[[ Excerpt provided open ]]

NOTICE: Although citation of unpublished opinions remains unfavored, unpublished opinions may now be cited if the opinion has persuasive value on a material issue, and a copy is attached to the citing document or, if cited in oral argument, copies are furnished to the Court and all parties. See General Order of November 29, 1993, suspending 10th Cir. Rule 36.3 until December 31, 1995, or further order.

Otis W. CRANE, Plaintiff-Appellant,
v.
Shirley S. CHATER, Commissioner, Social Security
Administration,* Defendant-Appellee.

No. 96-5050.

United States Court of Appeals, Tenth Circuit.

Dec. 5, 1996.

1

Before BALDOCK and BRISCOE, Circuit Judges, and LUNGSTRUM,*** District Judge.

2

After examining the briefs and appellate record, this panel has determined unanimously to grant the parties' request for a decision on the briefs without oral argument. See Fed. R.App. P. 34(f) and 10th Cir. R. 34.1.9. The case is therefore ordered submitted without oral argument.

[[ Excerpt provided closed ]]
[[ Extracted information open ]]

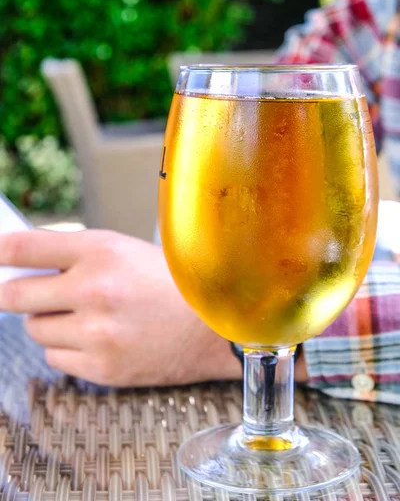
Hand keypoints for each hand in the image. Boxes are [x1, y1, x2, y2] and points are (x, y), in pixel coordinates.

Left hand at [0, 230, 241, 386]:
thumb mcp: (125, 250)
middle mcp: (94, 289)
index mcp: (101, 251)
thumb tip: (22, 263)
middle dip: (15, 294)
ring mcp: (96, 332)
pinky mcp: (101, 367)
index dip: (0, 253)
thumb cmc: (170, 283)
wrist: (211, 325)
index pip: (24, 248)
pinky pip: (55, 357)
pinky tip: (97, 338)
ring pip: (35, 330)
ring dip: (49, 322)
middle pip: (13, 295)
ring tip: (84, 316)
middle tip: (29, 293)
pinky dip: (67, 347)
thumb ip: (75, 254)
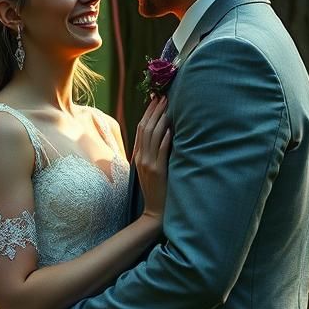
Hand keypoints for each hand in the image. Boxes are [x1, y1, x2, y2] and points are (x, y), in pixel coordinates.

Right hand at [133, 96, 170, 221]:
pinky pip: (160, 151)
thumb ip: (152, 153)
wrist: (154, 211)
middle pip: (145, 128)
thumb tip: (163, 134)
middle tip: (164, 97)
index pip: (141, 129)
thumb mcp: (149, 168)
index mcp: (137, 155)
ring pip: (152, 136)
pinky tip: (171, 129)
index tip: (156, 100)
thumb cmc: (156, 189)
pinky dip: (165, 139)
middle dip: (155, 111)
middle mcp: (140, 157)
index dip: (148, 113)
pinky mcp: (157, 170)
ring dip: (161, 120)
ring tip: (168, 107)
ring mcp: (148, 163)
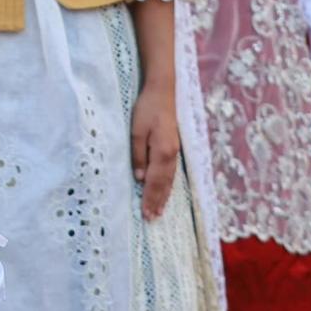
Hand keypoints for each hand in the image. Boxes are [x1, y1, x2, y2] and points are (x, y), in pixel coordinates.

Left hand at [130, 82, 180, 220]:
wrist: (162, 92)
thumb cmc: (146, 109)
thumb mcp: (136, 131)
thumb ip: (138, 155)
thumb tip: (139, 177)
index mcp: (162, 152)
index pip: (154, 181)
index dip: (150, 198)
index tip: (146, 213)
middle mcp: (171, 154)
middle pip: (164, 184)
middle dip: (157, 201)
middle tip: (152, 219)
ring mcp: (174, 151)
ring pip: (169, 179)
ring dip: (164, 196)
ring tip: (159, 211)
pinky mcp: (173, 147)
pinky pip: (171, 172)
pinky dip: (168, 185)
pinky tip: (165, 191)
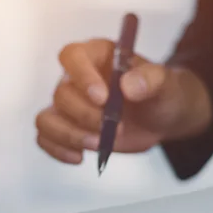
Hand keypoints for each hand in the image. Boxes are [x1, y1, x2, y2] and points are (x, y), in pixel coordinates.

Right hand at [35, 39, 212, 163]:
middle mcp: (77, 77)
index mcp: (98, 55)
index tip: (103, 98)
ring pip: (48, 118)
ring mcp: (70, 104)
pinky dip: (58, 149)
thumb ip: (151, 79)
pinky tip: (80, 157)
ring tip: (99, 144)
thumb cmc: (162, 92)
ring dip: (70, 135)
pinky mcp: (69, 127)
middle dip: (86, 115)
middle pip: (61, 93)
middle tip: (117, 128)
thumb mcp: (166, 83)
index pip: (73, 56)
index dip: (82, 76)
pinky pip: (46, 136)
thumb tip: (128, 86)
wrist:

[[ Extracted information closed ]]

● **Required tasks**
(a) Name every judge listed on the panel in the Tenth Circuit opinion.
(b) Resume the Tenth Circuit opinion in Crane v. Chater right after its last sentence.

● **Expected results**
(a) Baldock, Briscoe, and Lungstrum.

(b)
3

Claimant Otis W. Crane appeals from an order of the district court affirming the final decision of the Secretary of Health and Human Services denying his applications for social security disability and supplemental security income (SSI) benefits. Claimant contends that he has been disabled since August 1989 due to the residual effects of arthritis in his right foot and ankle, his knee, and his back, that have been exacerbated by obesity. He also claims to have mental problems and limited reading skills. The administrative law judge (ALJ) denied benefits at step five of the five-part sequential process for determining disability. See Williams v. Bowen, 844 F.2d 748, 750-52 (10th Cir.1988)(discussing five-step process). The ALJ determined that claimant had the residual functional capacity to perform the full range of light work limited by his inability to perform complex work and to squat, crawl, climb, or extensively use his right lower extremity. Relying on the testimony of a vocational expert that there were jobs claimant could perform, the ALJ found claimant not disabled. The Appeals Council affirmed, making the ALJ's determination the final decision of the Secretary.

4

We review the Secretary's decision to determine whether it is supported by substantial evidence and whether the correct legal standards were applied. Castellano v. Secretary of Health & Human Servs., 26 F.3d 1027, 1028 (10th Cir.1994). Substantial evidence is adequate relevant evidence that a reasonable mind might accept to support a conclusion. Richardson v. Perales, 402 U.S. 389, 401 (1971).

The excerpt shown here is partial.